Papież Paweł VI w liście apostolskim "Alma Parens" wysłanym 14 lipca 1966 r. do biskupów Anglii, Walii i Szkocji z okazji siedemsetnej rocznicy urodzin Dunsa Szkota nazwał jego nauczanie "antidotum przeciw ateizmowi". Dlaczego jest ono tak ważne?
- Zainteresowania Dunsa Szkota przeniknięte były dążeniem do poznania Boga, czy jest i kim jest. Chodziło tu nie tylko o poznanie teologiczne (sacra theologia), a więc w świetle Objawienia, ale również o poznanie filozoficzne, a więc wyłącznie w oparciu o ludzki rozum.

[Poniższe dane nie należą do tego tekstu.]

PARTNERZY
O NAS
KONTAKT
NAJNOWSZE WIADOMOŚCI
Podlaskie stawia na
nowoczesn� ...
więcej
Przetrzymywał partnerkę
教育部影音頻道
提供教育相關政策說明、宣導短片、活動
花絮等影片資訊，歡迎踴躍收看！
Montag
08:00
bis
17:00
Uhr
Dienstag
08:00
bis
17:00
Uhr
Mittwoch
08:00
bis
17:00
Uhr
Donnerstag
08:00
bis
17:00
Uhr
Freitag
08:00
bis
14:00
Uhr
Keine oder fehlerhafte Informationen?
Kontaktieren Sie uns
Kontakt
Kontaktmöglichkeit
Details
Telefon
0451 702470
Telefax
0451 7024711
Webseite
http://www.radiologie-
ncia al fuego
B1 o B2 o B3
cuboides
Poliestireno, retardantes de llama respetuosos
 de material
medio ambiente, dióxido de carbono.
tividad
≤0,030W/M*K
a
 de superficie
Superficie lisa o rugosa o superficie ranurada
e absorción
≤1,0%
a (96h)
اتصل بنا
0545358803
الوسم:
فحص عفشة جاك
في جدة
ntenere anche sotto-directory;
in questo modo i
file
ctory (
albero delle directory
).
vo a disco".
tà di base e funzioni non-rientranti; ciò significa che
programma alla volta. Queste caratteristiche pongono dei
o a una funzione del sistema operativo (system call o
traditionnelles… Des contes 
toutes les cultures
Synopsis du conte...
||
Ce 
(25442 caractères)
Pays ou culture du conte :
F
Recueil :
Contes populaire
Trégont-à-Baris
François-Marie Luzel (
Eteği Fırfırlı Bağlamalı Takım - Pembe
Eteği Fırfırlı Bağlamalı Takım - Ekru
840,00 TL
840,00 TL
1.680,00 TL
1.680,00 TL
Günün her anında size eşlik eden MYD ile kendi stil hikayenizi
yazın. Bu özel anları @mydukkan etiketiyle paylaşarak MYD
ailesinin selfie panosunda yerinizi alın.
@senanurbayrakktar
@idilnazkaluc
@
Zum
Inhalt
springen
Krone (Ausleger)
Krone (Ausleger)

Uważał, że - na ile to dla nas możliwe - takie poznanie filozoficzne Boga zdobył, a jego metafizyka była koniec końców zorientowana na Boga. Natomiast współczesna filozofia ma orientację wprost przeciwną, cały wysiłek intelektualny skierowany jest na to, aby na różne sposoby pokazywać, że Boga nie ma albo że nie możemy Go poznać. I tylko to nazywa się filozofią, czyli jeśli jakiś pogląd nie jest wyrazem ateizmu, to nie jest filozofią. W tym kontekście Papież Paweł VI przypomniał, że rozum nie musi udowadniać swojej inteligencji w ten sposób, że wyszukiwać będzie dowody na nieistnienie Boga. Inteligencja to nie tylko inteligentna krytyka (sceptycyzm, agnostycyzm), to również pozytywne korzystanie z tych mocy poznawczych, jakie przecież otrzymaliśmy od samego Boga. Notabene środowisko anglosaskie w sposób szczególny popisuje się swoim inteligentnym ateizmem, również dziś, i jest to bardziej zaraźliwe niż tępa ideologia marksistowska.
Duns Szkot zwany był "Doktorem Subtelnym". Dlaczego taki tytuł został mu przydany?
- Łacińskie słowo "subtilis" to nie tylko polskie "subtelny", to również "gruntowny", "dokładny", "bystry". Niezależnie od sporów filozoficznych, które koniec końców są w filozofii czymś normalnym, każdy, kto zetknął się z dziełami Jana Dunsa Szkota, stwierdzi, że autor ten prowadzi tak dokładne, tak gruntowne analizy, że śledzenie ich wymaga wielkiego skupienia i bystrego umysłu. Dlatego właśnie do Dunsa Szkota przylgnął przydomek "Doctor Subtilis". To bardzo ciekawa postać i warto pogratulować Katedrze Historii Filozofii Starożytnej i Średniowiecznej pomysłu zorganizowania tej konferencji. Warto w dzisiejszym świecie, coraz bardziej jałowym i płytkim, a nawet nudnym, powracać do wielkich tematów i wielkich postaci. Do nich z pewnością należy błogosławiony Duns Szkot.
Dziękuję Panu za rozmowę.
Międzynarodowe sympozjum z okazji 700-lecia śmierci bł. Jana Dunsa Szkota odbędzie się na Katolickim Uniwersytecie Lubelskim Jana Pawła II w Auli Kardynała Stefana Wyszyńskiego (Al. Racławickie 14) w dniach 8-10 kwietnia br. Dzisiaj także o godz. 19.00 Mszy Świętej w kościele OO. Kapucynów w Lublinie przy ul. Krakowskie Przedmieście 42 będzie przewodniczył i homilię wygłosi JE ks. abp prof. dr hab. Stanisław Wielgus. Śpiewy liturgiczne wykona schola Instytutu Muzykologii KUL pod kierownictwem ks. dr. Piotra Paćkowskiego. Od wczoraj w Bibliotece Głównej KUL (ul. F. Chopina 27) czynna jest również okolicznościowa wystawa.